Instructions to follow: Format the stretch from the first line of the entries through the line containing "family: Asparagaceae" as a JSON list of strings, one string per line, with blank lines left out.

-- BEGIN --

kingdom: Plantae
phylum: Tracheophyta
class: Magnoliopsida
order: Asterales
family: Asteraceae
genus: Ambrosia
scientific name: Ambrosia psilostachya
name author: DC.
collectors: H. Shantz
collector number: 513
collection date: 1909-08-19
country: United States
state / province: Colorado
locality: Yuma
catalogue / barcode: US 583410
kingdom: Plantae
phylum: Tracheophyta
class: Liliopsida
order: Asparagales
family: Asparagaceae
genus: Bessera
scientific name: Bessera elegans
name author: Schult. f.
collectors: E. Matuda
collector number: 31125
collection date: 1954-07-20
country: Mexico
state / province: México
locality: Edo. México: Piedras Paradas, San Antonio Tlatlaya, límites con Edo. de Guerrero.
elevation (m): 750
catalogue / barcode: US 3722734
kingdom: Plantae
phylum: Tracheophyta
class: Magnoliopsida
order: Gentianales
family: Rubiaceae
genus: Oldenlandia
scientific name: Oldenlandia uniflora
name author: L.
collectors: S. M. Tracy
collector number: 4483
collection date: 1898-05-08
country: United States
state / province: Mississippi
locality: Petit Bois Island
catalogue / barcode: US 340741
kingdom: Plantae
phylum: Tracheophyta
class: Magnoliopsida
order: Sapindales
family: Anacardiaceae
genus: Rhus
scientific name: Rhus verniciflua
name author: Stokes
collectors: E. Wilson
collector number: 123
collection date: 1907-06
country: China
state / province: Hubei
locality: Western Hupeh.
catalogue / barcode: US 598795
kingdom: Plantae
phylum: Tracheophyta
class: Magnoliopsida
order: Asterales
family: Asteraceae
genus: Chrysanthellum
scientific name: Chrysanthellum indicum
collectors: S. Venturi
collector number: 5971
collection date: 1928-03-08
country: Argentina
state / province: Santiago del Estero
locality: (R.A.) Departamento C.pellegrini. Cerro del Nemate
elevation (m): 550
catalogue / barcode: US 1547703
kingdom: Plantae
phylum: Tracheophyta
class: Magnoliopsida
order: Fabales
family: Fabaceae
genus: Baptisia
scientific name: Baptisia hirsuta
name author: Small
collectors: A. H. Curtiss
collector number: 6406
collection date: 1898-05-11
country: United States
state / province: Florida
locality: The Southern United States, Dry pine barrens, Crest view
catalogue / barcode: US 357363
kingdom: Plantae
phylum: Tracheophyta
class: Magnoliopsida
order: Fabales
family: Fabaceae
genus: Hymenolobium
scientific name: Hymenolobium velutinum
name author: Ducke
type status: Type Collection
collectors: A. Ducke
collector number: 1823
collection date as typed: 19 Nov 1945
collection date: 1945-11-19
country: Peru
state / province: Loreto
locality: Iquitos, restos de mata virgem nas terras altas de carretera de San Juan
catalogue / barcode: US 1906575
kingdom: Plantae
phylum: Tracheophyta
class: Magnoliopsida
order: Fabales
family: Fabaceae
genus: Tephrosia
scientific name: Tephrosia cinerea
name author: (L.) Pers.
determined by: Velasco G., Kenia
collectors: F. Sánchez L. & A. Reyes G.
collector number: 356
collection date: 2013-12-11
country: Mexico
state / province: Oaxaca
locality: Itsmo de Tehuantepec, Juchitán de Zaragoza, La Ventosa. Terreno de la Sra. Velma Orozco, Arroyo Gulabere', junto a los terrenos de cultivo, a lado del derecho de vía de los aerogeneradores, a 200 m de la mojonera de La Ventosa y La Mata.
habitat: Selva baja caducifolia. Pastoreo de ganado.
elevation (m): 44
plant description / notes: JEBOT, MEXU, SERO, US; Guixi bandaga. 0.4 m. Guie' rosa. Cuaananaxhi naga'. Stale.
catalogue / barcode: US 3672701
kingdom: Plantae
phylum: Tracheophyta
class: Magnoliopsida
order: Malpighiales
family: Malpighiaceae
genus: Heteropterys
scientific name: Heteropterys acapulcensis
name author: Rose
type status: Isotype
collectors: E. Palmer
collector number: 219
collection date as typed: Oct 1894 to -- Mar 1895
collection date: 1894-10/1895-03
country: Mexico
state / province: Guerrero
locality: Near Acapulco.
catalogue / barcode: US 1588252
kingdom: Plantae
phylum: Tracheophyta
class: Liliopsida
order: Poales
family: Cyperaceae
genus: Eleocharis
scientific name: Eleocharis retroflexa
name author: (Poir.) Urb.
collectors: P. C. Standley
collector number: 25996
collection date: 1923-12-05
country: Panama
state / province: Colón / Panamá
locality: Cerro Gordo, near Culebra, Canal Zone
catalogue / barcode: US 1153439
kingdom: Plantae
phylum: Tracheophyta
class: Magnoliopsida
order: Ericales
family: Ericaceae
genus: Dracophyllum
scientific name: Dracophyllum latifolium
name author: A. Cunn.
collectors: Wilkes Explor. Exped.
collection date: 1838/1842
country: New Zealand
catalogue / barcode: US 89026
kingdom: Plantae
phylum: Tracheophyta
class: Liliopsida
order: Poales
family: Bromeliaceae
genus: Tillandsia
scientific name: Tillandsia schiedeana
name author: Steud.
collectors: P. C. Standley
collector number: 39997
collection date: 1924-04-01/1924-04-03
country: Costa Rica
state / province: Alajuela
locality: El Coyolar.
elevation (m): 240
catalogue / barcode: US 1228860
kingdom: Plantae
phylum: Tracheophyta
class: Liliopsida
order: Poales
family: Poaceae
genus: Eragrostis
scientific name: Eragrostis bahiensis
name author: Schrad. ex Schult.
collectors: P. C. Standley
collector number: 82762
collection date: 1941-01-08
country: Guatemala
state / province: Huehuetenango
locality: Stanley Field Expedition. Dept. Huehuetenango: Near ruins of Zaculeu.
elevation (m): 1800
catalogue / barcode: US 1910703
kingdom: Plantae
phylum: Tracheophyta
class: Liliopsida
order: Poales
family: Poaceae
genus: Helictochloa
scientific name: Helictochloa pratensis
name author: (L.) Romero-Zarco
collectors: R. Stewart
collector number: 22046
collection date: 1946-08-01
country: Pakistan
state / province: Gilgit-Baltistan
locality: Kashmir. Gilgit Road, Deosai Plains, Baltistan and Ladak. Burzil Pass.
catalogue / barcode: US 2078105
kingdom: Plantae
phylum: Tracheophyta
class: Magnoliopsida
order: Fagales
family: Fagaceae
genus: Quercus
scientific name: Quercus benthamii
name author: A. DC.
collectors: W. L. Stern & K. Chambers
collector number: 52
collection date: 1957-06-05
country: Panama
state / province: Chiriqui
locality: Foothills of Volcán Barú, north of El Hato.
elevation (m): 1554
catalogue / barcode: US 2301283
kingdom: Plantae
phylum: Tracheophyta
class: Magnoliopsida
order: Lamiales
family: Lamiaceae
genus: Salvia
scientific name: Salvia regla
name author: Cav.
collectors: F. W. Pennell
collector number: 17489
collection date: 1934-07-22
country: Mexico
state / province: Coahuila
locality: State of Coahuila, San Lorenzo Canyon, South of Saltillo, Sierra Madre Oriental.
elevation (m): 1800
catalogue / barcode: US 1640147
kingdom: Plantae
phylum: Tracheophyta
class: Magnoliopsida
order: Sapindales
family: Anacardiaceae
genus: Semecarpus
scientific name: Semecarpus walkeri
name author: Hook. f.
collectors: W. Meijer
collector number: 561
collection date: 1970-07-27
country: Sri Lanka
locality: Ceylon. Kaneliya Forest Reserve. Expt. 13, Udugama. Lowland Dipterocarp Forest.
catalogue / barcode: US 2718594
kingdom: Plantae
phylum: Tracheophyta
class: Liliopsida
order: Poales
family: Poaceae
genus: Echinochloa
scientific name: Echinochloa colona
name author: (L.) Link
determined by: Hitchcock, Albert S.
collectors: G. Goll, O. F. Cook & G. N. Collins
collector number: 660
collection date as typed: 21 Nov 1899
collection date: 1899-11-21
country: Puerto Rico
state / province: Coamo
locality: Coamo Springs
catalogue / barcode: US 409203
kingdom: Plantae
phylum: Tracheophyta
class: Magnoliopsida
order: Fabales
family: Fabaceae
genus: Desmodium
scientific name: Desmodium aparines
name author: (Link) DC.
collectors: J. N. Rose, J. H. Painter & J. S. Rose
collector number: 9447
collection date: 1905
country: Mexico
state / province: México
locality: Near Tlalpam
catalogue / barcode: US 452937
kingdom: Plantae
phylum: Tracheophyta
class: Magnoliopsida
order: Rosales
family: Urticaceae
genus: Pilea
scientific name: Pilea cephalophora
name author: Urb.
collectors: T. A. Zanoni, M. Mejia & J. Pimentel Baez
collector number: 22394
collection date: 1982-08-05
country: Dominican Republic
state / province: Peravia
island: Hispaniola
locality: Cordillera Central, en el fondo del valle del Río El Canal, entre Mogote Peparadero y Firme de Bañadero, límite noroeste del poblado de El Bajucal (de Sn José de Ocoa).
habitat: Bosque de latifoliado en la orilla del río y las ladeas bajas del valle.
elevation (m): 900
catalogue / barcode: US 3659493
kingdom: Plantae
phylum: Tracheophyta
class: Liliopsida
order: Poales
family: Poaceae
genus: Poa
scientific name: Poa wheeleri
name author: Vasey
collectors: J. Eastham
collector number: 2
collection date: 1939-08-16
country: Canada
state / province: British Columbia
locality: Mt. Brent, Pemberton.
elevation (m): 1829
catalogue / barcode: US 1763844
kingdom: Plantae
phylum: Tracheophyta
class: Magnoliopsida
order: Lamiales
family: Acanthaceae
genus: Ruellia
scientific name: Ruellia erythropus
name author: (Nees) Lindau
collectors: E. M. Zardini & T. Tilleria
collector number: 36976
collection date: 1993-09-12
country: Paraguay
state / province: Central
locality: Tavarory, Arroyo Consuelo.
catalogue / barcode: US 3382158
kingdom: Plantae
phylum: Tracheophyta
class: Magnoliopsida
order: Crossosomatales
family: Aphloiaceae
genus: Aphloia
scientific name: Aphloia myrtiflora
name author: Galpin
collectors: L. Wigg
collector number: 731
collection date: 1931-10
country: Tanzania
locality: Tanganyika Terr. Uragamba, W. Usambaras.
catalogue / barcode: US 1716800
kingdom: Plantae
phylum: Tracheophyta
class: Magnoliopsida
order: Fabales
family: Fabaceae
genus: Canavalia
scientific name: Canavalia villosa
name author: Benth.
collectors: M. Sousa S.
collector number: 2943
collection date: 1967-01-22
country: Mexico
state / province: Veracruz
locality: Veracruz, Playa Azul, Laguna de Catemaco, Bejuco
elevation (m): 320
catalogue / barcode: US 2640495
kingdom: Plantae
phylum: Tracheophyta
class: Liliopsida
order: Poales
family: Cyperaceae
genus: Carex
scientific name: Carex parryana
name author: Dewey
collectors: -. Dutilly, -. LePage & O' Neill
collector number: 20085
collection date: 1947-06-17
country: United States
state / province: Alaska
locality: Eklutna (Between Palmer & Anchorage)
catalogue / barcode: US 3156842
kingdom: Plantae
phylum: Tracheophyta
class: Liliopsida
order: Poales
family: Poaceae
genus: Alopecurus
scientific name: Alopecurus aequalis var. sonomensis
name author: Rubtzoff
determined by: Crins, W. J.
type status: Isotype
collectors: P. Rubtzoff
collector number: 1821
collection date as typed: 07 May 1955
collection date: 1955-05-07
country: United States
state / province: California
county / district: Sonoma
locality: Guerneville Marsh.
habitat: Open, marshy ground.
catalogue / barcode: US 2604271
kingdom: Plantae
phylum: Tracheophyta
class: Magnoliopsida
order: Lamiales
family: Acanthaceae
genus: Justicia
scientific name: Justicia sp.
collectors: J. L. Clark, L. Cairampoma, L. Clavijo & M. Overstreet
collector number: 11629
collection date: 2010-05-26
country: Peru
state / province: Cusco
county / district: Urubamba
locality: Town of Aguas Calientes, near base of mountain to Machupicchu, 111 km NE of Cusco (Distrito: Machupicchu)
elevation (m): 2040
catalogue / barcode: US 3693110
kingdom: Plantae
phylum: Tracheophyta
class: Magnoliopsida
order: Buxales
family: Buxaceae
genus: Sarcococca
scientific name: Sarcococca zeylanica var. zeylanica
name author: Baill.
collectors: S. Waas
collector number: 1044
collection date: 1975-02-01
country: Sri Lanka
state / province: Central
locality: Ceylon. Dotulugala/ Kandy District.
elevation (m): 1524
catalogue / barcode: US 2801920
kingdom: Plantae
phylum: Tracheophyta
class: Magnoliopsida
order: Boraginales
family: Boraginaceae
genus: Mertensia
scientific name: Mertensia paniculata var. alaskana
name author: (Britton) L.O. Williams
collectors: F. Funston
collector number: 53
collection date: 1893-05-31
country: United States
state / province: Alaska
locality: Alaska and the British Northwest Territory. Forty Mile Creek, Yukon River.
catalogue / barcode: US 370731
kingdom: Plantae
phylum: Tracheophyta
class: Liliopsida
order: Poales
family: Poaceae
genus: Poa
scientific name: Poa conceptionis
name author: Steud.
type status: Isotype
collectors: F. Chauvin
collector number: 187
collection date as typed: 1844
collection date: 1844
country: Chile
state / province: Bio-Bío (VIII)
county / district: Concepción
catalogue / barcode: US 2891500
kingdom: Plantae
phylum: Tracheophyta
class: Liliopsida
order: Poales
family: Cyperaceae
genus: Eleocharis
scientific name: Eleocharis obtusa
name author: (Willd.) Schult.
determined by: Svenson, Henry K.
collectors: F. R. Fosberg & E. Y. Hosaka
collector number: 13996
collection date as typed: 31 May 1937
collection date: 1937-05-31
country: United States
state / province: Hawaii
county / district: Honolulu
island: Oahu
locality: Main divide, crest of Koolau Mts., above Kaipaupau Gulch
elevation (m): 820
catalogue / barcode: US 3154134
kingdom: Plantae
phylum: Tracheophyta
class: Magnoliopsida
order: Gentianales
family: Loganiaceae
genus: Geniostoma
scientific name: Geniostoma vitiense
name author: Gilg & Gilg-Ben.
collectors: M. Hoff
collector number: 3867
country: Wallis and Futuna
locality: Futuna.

-- END --

Full solution:
[
  "kingdom: Plantae",
  "phylum: Tracheophyta",
  "class: Magnoliopsida",
  "order: Asterales",
  "family: Asteraceae",
  "genus: Ambrosia",
  "scientific name: Ambrosia psilostachya",
  "name author: DC.",
  "collectors: H. Shantz",
  "collector number: 513",
  "collection date: 1909-08-19",
  "country: United States",
  "state / province: Colorado",
  "locality: Yuma",
  "catalogue / barcode: US 583410",
  "kingdom: Plantae",
  "phylum: Tracheophyta",
  "class: Liliopsida",
  "order: Asparagales",
  "family: Asparagaceae"
]